PI Claimants maintained it was contrary to:
‘the Sexual Offences (Amendment) Act 1992 for the Bank or Third Party Defendants to identify to others a person who was making a claim in relation to sexual abuse.”
The learned judge reflected:
”I was concerned by this, both because no-one had presented any detailed reasoned argument to me to explain why this would be the effect of the 1992 Act (and I was doubtful, absent such argument, that it would be) and because it appeared to make the operation of the Scheme potentially unfair to the Trust and the individual beneficiaries, in that it might well in practice disable the Bank or Third Party Defendants from seeking from them information which could have a material bearing on the question whether a particular claim has merit or not.”
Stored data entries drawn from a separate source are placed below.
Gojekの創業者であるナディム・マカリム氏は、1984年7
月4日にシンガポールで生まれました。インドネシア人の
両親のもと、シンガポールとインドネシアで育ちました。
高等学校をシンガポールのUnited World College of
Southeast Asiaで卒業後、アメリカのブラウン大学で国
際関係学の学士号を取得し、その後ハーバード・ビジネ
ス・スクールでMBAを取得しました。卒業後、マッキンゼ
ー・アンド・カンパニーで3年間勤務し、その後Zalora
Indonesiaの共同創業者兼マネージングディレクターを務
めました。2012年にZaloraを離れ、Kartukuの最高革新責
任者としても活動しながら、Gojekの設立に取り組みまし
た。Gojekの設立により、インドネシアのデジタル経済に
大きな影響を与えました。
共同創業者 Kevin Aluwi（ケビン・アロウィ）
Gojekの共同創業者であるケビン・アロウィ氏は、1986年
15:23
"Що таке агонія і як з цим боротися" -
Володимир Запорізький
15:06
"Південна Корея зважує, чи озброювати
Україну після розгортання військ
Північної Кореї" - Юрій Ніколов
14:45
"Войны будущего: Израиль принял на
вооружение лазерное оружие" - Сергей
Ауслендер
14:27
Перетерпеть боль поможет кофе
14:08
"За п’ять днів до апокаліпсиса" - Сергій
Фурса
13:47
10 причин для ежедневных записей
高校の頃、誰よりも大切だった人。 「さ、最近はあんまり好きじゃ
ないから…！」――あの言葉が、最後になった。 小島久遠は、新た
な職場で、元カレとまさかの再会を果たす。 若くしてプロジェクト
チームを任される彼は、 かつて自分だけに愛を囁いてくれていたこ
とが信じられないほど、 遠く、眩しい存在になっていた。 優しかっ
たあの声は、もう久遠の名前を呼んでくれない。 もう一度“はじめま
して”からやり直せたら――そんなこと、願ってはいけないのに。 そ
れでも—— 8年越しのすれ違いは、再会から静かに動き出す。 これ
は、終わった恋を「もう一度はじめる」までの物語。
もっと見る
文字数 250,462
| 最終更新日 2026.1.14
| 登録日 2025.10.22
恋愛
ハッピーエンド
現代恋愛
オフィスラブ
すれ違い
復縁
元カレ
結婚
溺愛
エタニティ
In the light of this key objective within the scheme itself, the parties were obliged to agree that:
“clause 4 of the Scheme should be modified to provide that any claimant wishing to make a claim under the Scheme will have to give consent for their name to be provided to such sources of information (including the individual beneficiaries) as the Bank and the Third Party Defendants might consider helpful to allow for evidence to be obtained to respond to the claim. I am satisfied that this adjustment to the Scheme avoids any problem arising from the 1992 Act in the operation of the Scheme and will allow for the possibility of appropriate access in the course of such operation to relevant information held by the individual beneficiaries and others.”
That the learned judge was puzzled by the reference to the Sexual Offences Amendment Act 1992 is hardly surprising. For this Act covers lifelong anonymity as to the publication of complainants’ names in respect of which criminal proceedings for alleged offences have been instituted.
This of course is singularly lacking in respect of the accused.
Even so it is usual or names of accusers to be disclosed in relation to the defence of civil claims, including the making of enquiries and sharing information and identities for that purpose, and in the sense that the executors are bound to act in the interests of estate and the beneficiaries, not just claimants (but including them in sifting the good from the bad for the sake of the good) it would be obliged to test the evidence in meaningful way which in turn means that naming and necessity are at one.